GOAL OF THE EXERCISE >> Retype word for word the first line of the listing and each line after it up to the line with "formed these relationships", with the pictures taken out.

SUPPLIED MATERIAL >>
★ ★ ★ ★ ★ ★ ★

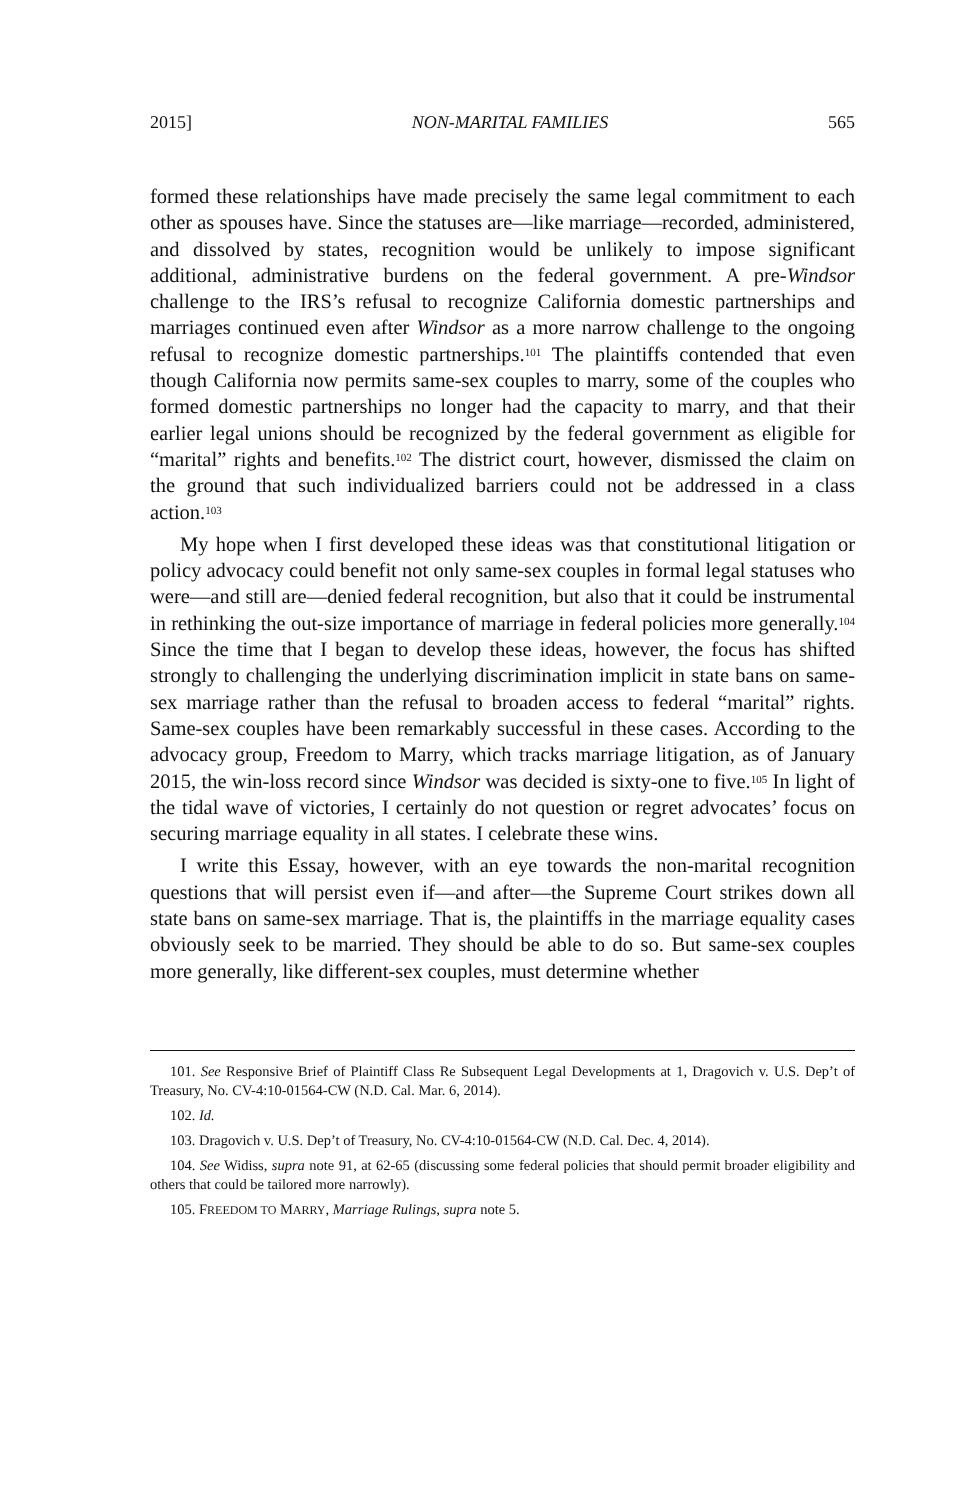2015] NON-MARITAL FAMILIES 565
formed these relationships have made precisely the same legal commitment to each other as spouses have. Since the statuses are—like marriage—recorded, administered, and dissolved by states, recognition would be unlikely to impose significant additional, administrative burdens on the federal government. A pre-Windsor challenge to the IRS’s refusal to recognize California domestic partnerships and marriages continued even after Windsor as a more narrow challenge to the ongoing refusal to recognize domestic partnerships.<sup>101</sup> The plaintiffs contended that even though California now permits same-sex couples to marry, some of the couples who formed domestic partnerships no longer had the capacity to marry, and that their earlier legal unions should be recognized by the federal government as eligible for “marital” rights and benefits.<sup>102</sup> The district court, however, dismissed the claim on the ground that such individualized barriers could not be addressed in a class action.<sup>103</sup>
My hope when I first developed these ideas was that constitutional litigation or policy advocacy could benefit not only same-sex couples in formal legal statuses who were—and still are—denied federal recognition, but also that it could be instrumental in rethinking the out-size importance of marriage in federal policies more generally.<sup>104</sup> Since the time that I began to develop these ideas, however, the focus has shifted strongly to challenging the underlying discrimination implicit in state bans on same-sex marriage rather than the refusal to broaden access to federal “marital” rights. Same-sex couples have been remarkably successful in these cases. According to the advocacy group, Freedom to Marry, which tracks marriage litigation, as of January 2015, the win-loss record since Windsor was decided is sixty-one to five.<sup>105</sup> In light of the tidal wave of victories, I certainly do not question or regret advocates’ focus on securing marriage equality in all states. I celebrate these wins.
I write this Essay, however, with an eye towards the non-marital recognition questions that will persist even if—and after—the Supreme Court strikes down all state bans on same-sex marriage. That is, the plaintiffs in the marriage equality cases obviously seek to be married. They should be able to do so. But same-sex couples more generally, like different-sex couples, must determine whether
101. See Responsive Brief of Plaintiff Class Re Subsequent Legal Developments at 1, Dragovich v. U.S. Dep’t of Treasury, No. CV-4:10-01564-CW (N.D. Cal. Mar. 6, 2014).
102. Id.
103. Dragovich v. U.S. Dep’t of Treasury, No. CV-4:10-01564-CW (N.D. Cal. Dec. 4, 2014).
104. See Widiss, supra note 91, at 62-65 (discussing some federal policies that should permit broader eligibility and others that could be tailored more narrowly).
105. FREEDOM TO MARRY, Marriage Rulings, supra note 5.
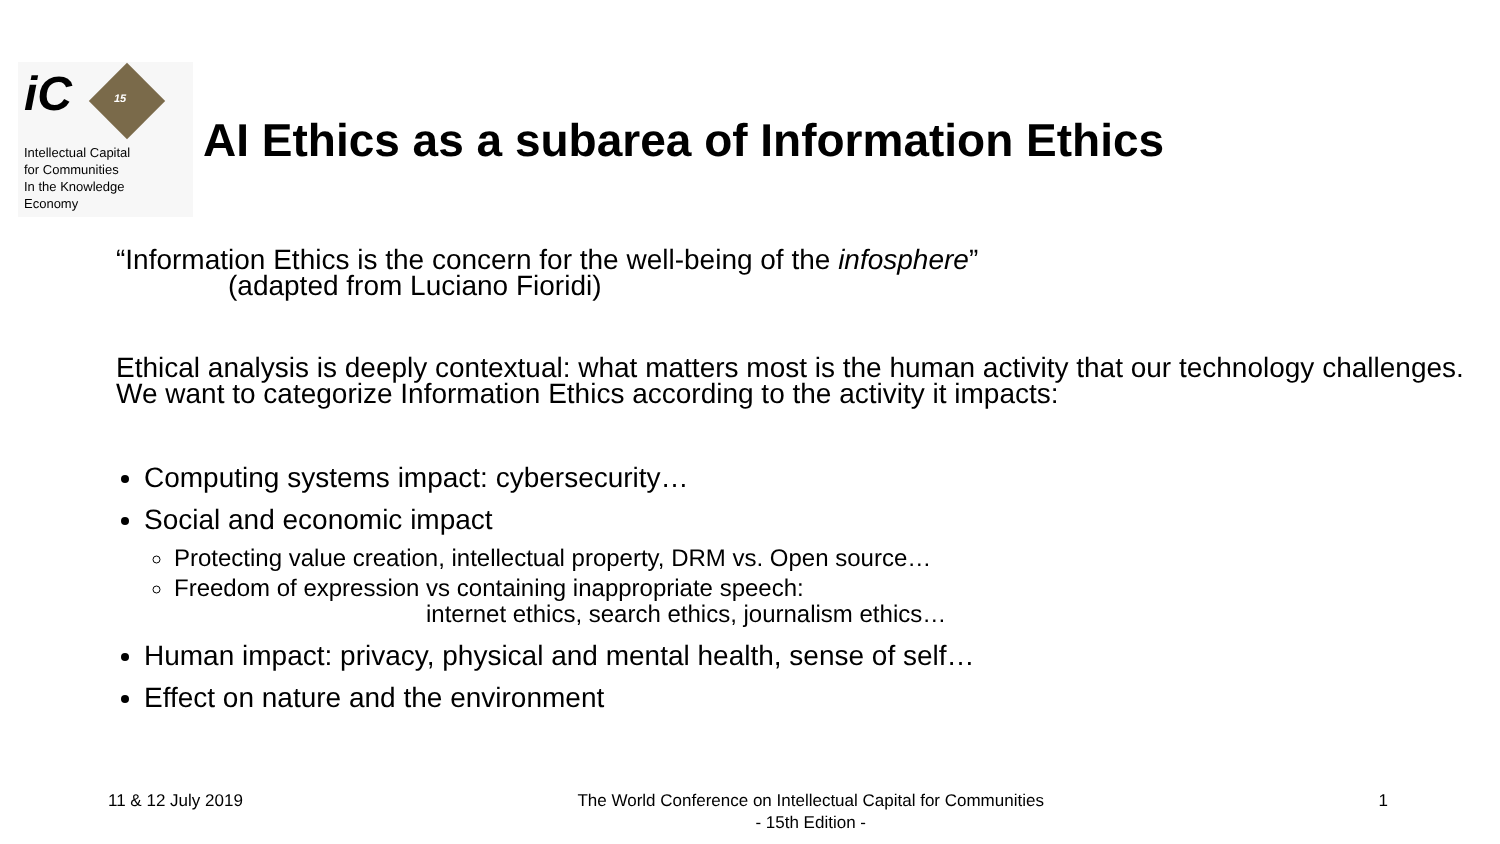iC 15
Intellectual Capital
for Communities
In the Knowledge
Economy
AI Ethics as a subarea of Information Ethics
“Information Ethics is the concern for the well-being of the infosphere”
(adapted from Luciano Fioridi)
Ethical analysis is deeply contextual: what matters most is the human activity that our technology challenges. We want to categorize Information Ethics according to the activity it impacts:
Computing systems impact: cybersecurity…
Social and economic impact
Protecting value creation, intellectual property, DRM vs. Open source…
Freedom of expression vs containing inappropriate speech:
internet ethics, search ethics, journalism ethics…
Human impact: privacy, physical and mental health, sense of self…
Effect on nature and the environment
11 & 12 July 2019 The World Conference on Intellectual Capital for Communities
- 15th Edition - 1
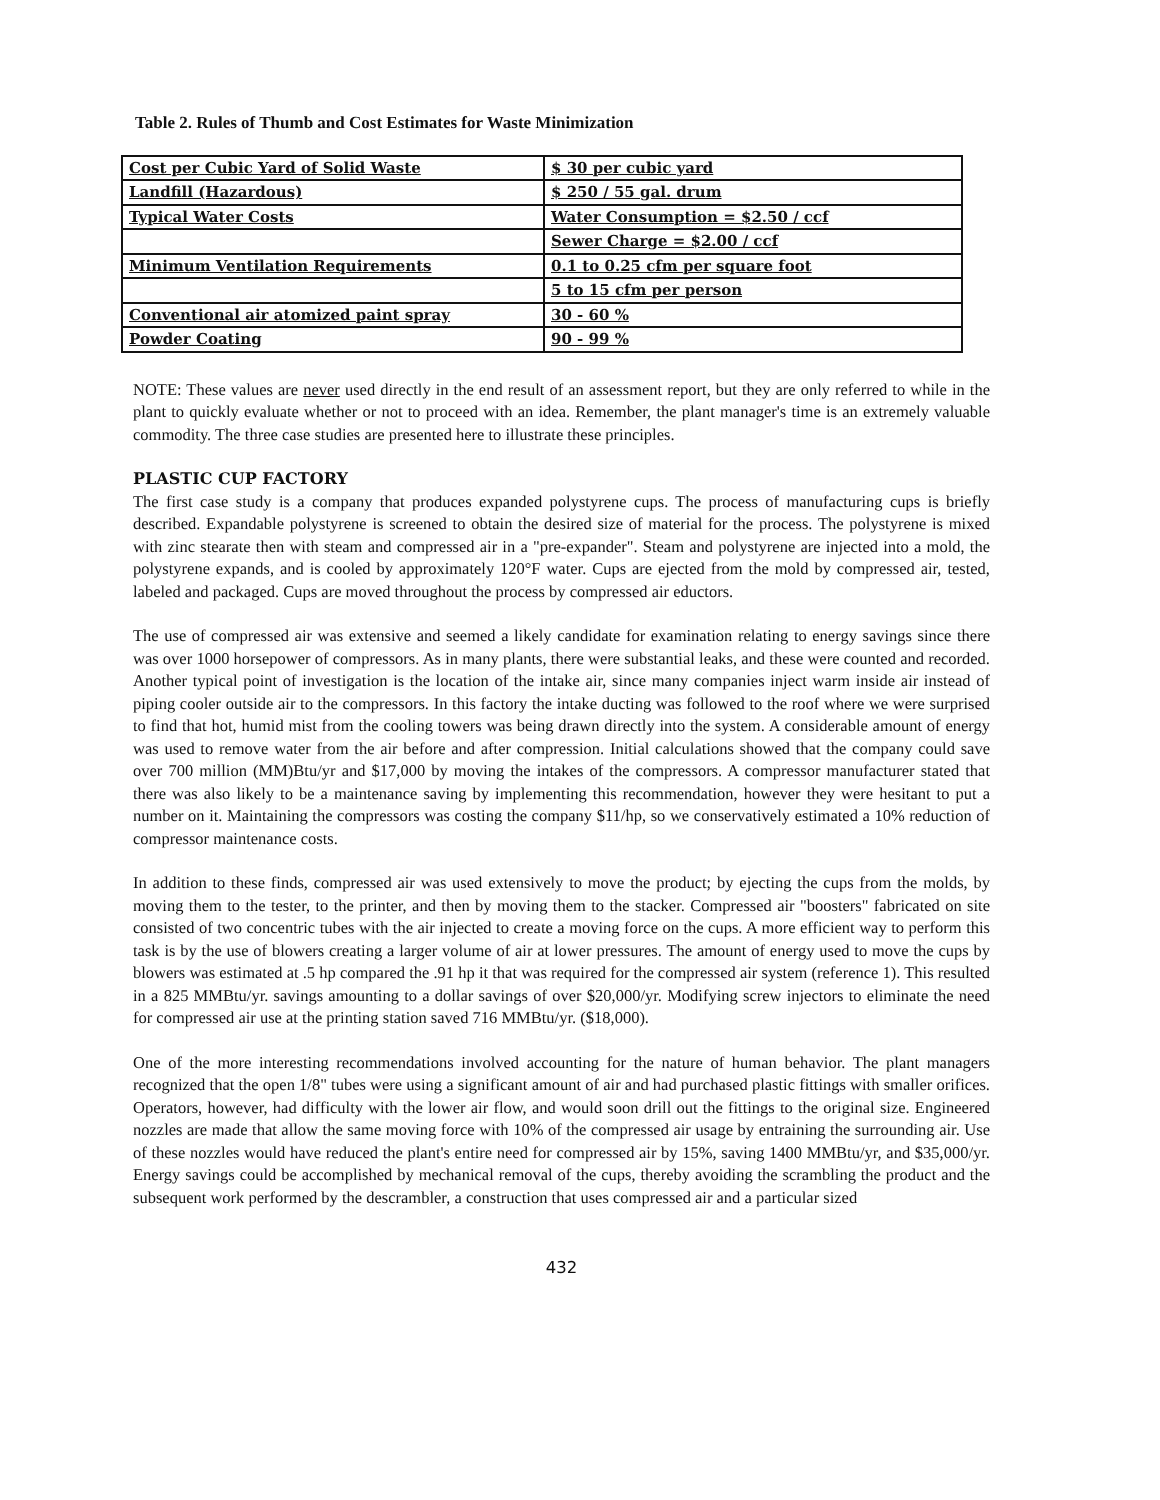Table 2. Rules of Thumb and Cost Estimates for Waste Minimization
| Cost per Cubic Yard of Solid Waste | $ 30 per cubic yard |
| Landfill (Hazardous) | $ 250 / 55 gal. drum |
| Typical Water Costs | Water Consumption = $2.50 / ccf |
| | Sewer Charge = $2.00 / ccf |
| Minimum Ventilation Requirements | 0.1 to 0.25 cfm per square foot |
| | 5 to 15 cfm per person |
| Conventional air atomized paint spray | 30 - 60 % |
| Powder Coating | 90 - 99 % |
NOTE: These values are never used directly in the end result of an assessment report, but they are only referred to while in the plant to quickly evaluate whether or not to proceed with an idea. Remember, the plant manager's time is an extremely valuable commodity. The three case studies are presented here to illustrate these principles.
PLASTIC CUP FACTORY
The first case study is a company that produces expanded polystyrene cups. The process of manufacturing cups is briefly described. Expandable polystyrene is screened to obtain the desired size of material for the process. The polystyrene is mixed with zinc stearate then with steam and compressed air in a "pre-expander". Steam and polystyrene are injected into a mold, the polystyrene expands, and is cooled by approximately 120°F water. Cups are ejected from the mold by compressed air, tested, labeled and packaged. Cups are moved throughout the process by compressed air eductors.
The use of compressed air was extensive and seemed a likely candidate for examination relating to energy savings since there was over 1000 horsepower of compressors. As in many plants, there were substantial leaks, and these were counted and recorded. Another typical point of investigation is the location of the intake air, since many companies inject warm inside air instead of piping cooler outside air to the compressors. In this factory the intake ducting was followed to the roof where we were surprised to find that hot, humid mist from the cooling towers was being drawn directly into the system. A considerable amount of energy was used to remove water from the air before and after compression. Initial calculations showed that the company could save over 700 million (MM)Btu/yr and $17,000 by moving the intakes of the compressors. A compressor manufacturer stated that there was also likely to be a maintenance saving by implementing this recommendation, however they were hesitant to put a number on it. Maintaining the compressors was costing the company $11/hp, so we conservatively estimated a 10% reduction of compressor maintenance costs.
In addition to these finds, compressed air was used extensively to move the product; by ejecting the cups from the molds, by moving them to the tester, to the printer, and then by moving them to the stacker. Compressed air "boosters" fabricated on site consisted of two concentric tubes with the air injected to create a moving force on the cups. A more efficient way to perform this task is by the use of blowers creating a larger volume of air at lower pressures. The amount of energy used to move the cups by blowers was estimated at .5 hp compared the .91 hp it that was required for the compressed air system (reference 1). This resulted in a 825 MMBtu/yr. savings amounting to a dollar savings of over $20,000/yr. Modifying screw injectors to eliminate the need for compressed air use at the printing station saved 716 MMBtu/yr. ($18,000).
One of the more interesting recommendations involved accounting for the nature of human behavior. The plant managers recognized that the open 1/8" tubes were using a significant amount of air and had purchased plastic fittings with smaller orifices. Operators, however, had difficulty with the lower air flow, and would soon drill out the fittings to the original size. Engineered nozzles are made that allow the same moving force with 10% of the compressed air usage by entraining the surrounding air. Use of these nozzles would have reduced the plant's entire need for compressed air by 15%, saving 1400 MMBtu/yr, and $35,000/yr. Energy savings could be accomplished by mechanical removal of the cups, thereby avoiding the scrambling the product and the subsequent work performed by the descrambler, a construction that uses compressed air and a particular sized
432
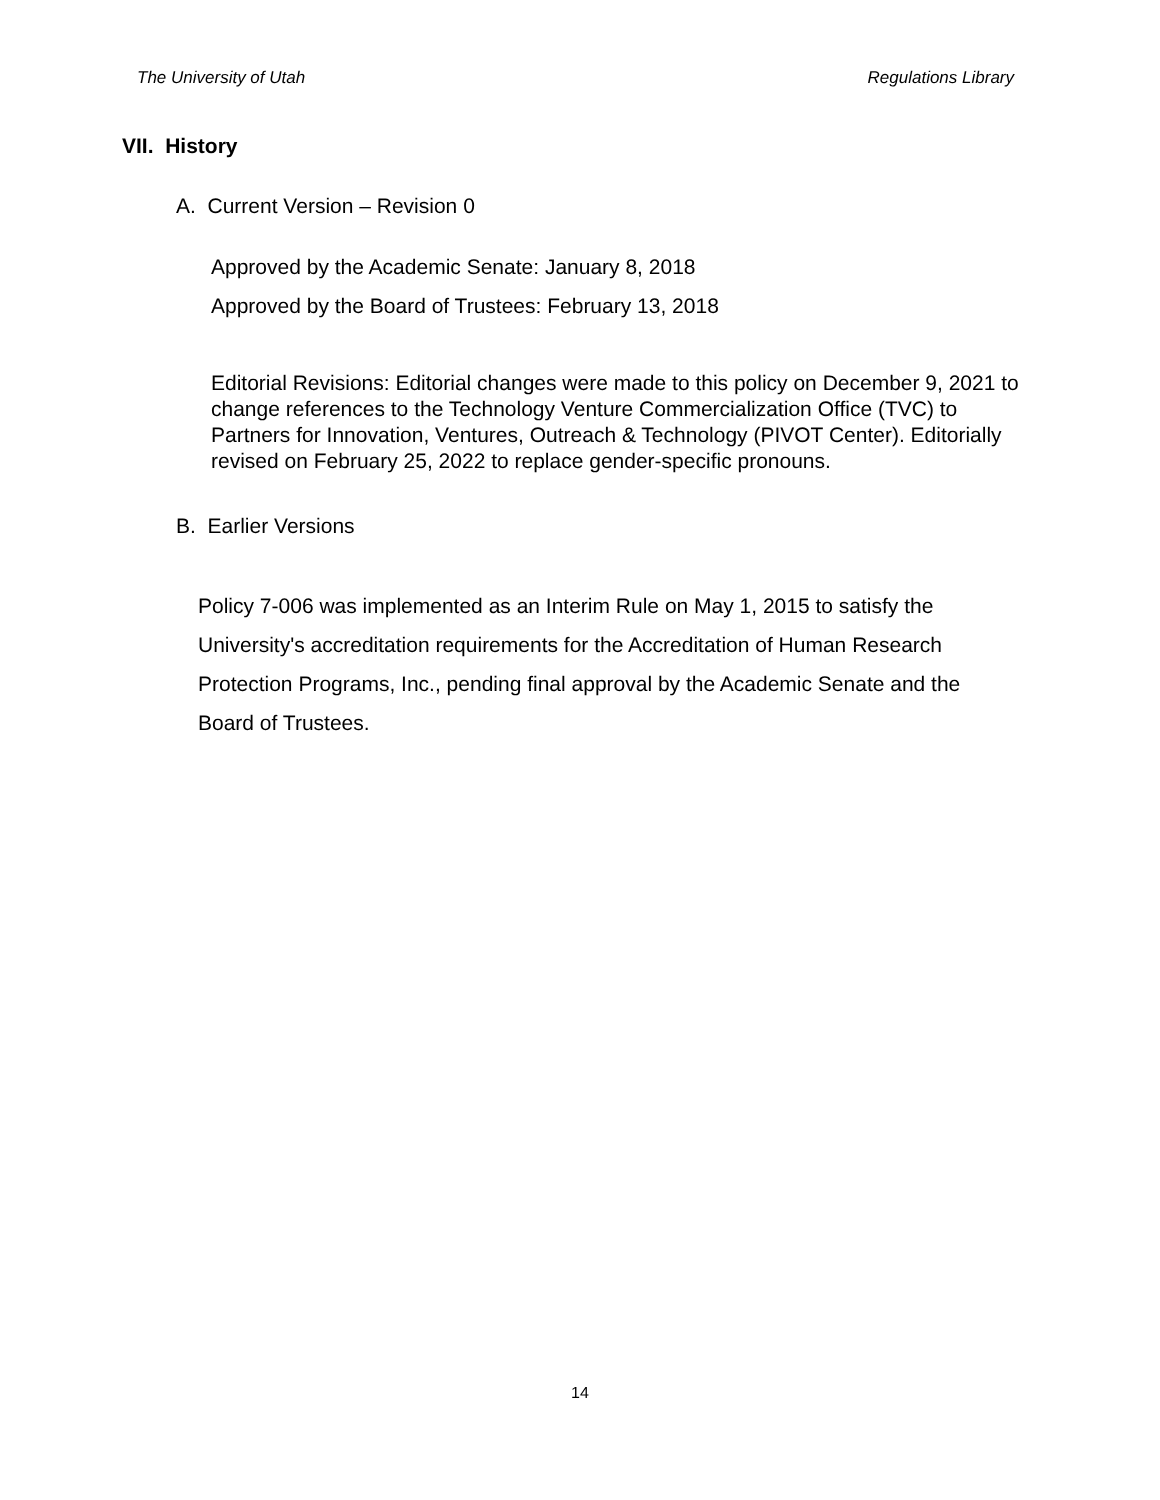The University of Utah Regulations Library
VII. History
A. Current Version – Revision 0
Approved by the Academic Senate: January 8, 2018
Approved by the Board of Trustees: February 13, 2018
Editorial Revisions: Editorial changes were made to this policy on December 9, 2021 to change references to the Technology Venture Commercialization Office (TVC) to Partners for Innovation, Ventures, Outreach & Technology (PIVOT Center). Editorially revised on February 25, 2022 to replace gender-specific pronouns.
B. Earlier Versions
Policy 7-006 was implemented as an Interim Rule on May 1, 2015 to satisfy the University's accreditation requirements for the Accreditation of Human Research Protection Programs, Inc., pending final approval by the Academic Senate and the Board of Trustees.
14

★ ★ ★ ★ ★ ★ ★

FINISHED EXERCISE >>
2015] NON-MARITAL FAMILIES 565
formed these relationships have made precisely the same legal commitment to each other as spouses have. Since the statuses are—like marriage—recorded, administered, and dissolved by states, recognition would be unlikely to impose significant additional, administrative burdens on the federal government. A pre-Windsor challenge to the IRS’s refusal to recognize California domestic partnerships and marriages continued even after Windsor as a more narrow challenge to the ongoing refusal to recognize domestic partnerships.<sup>101</sup> The plaintiffs contended that even though California now permits same-sex couples to marry, some of the couples who formed domestic partnerships no longer had the capacity to marry, and that their earlier legal unions should be recognized by the federal government as eligible for “marital” rights and benefits.<sup>102</sup> The district court, however, dismissed the claim on the ground that such individualized barriers could not be addressed in a class action.<sup>103</sup>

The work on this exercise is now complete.